Many scholars have attempted to explain the vampire’s appeal in psychological terms literary scholar James Twitchell claims that psychoanalytically speaking, the vampire image is so popular because it represents a “complete condensation of problems and resolutions of preadolescence.” He claims that children must deal with first time feelings of sexual energy and hostility, and that the vampire image acts out these situations, through its blood sucking and preying on the living.
Kirk J. Schneider, a faculty member of the California School of Professional Psychology, offers a vastly different explanation. He maintains that the vampire figure, specifically Dracula, is appealing because it is horrifying.

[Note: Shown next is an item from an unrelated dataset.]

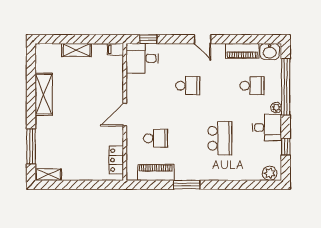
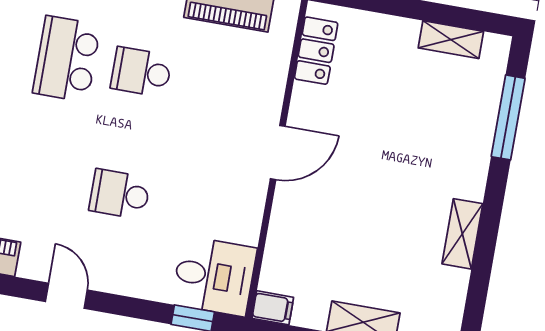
shelving: (44, 94) -> (462, 234), width x0.67, depth x0.75
school desk: (156, 138) -> (141, 72), moved
shelving: (48, 175) -> (451, 40), moved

Schneider states that true horror is when we are unexpectedly immersed in the infinite. Seeing this boundlessness is analogous to the boundlessness of that which is sacred, and thus dealing with the horror allows us to get a feel of what it would be like to deal with the holy.
Dracula seems infinite is his power — and the characters in the story as well as the audience must deal with that endless power. In regards to Dracula, Schneider states that “Dracula is not simply about a monster, it is about the mysterious force which permits monstrosities.”
Perkowski claims that the figure of Dracula the Vampire functions as a symbol of evil. He states the Vampire “is a focus of fascination for forbidden, proscribed feelings and acts rife with guilt and fear, a focus for venting one’s secret desires to surfeit.” To support his claim, he contrasts Dracula’s role with that of Santa Claus, claiming that they embody elements that make them polar opposites.
There are many reasons that vampires are so popular. The vampire has the appeal of immortality, which has been a goal of man for ages. Men built the pyramids in an attempt to gain immortality, yet it comes naturally to vampires. Vampires have the appeal of power over others, which is very alluring to someone who feels that they have no power of their own. Finally and most importantly, vampires have a sexual appeal. This sexual appeal ranges from the more normal (dominance, charming, and innuendo of oral sex) to the strange (blood fetishes, sadomasochism, and necrophilia). All claims can be justified in some way or another.
The vampire usually is seen as a metaphor for the dark side of humans: our greed, lust, obsession, predatory natures, desire for eternal life, the tragic quality of being boxed in by fate. On another level, the vampire has the qualities of the dark rebel, the outcast, the ultimate opponent of the established order and the daylight world. Trapped in a half- world between the living and the dead, the vampire carries the tragic qualities of an outsider who does not fit in, a situation that many people can identify with.
Whereas the vampire was needed in the past as an outlet of fear and anxiety by being a scapegoat for unexplainable calamity, today not much seems to remain from his original essence. The vampire has freed itself from the contingencies of its social role to become a true archetype. Earlier in history, the associations of fear with the vampire were inseparable in its transmission, whereas today the image can stand alone, making it subject to a much broader scope of interpretation. As a multifaceted creature, the vampire is able to fulfill a wide range of elements in the individual psyche.
One thing, however, is known for sure: the image has withstood the test of time and change of cultures. In doing so, it has shown that, real or unreal, the vampire seems immortal with its continued presence in our society.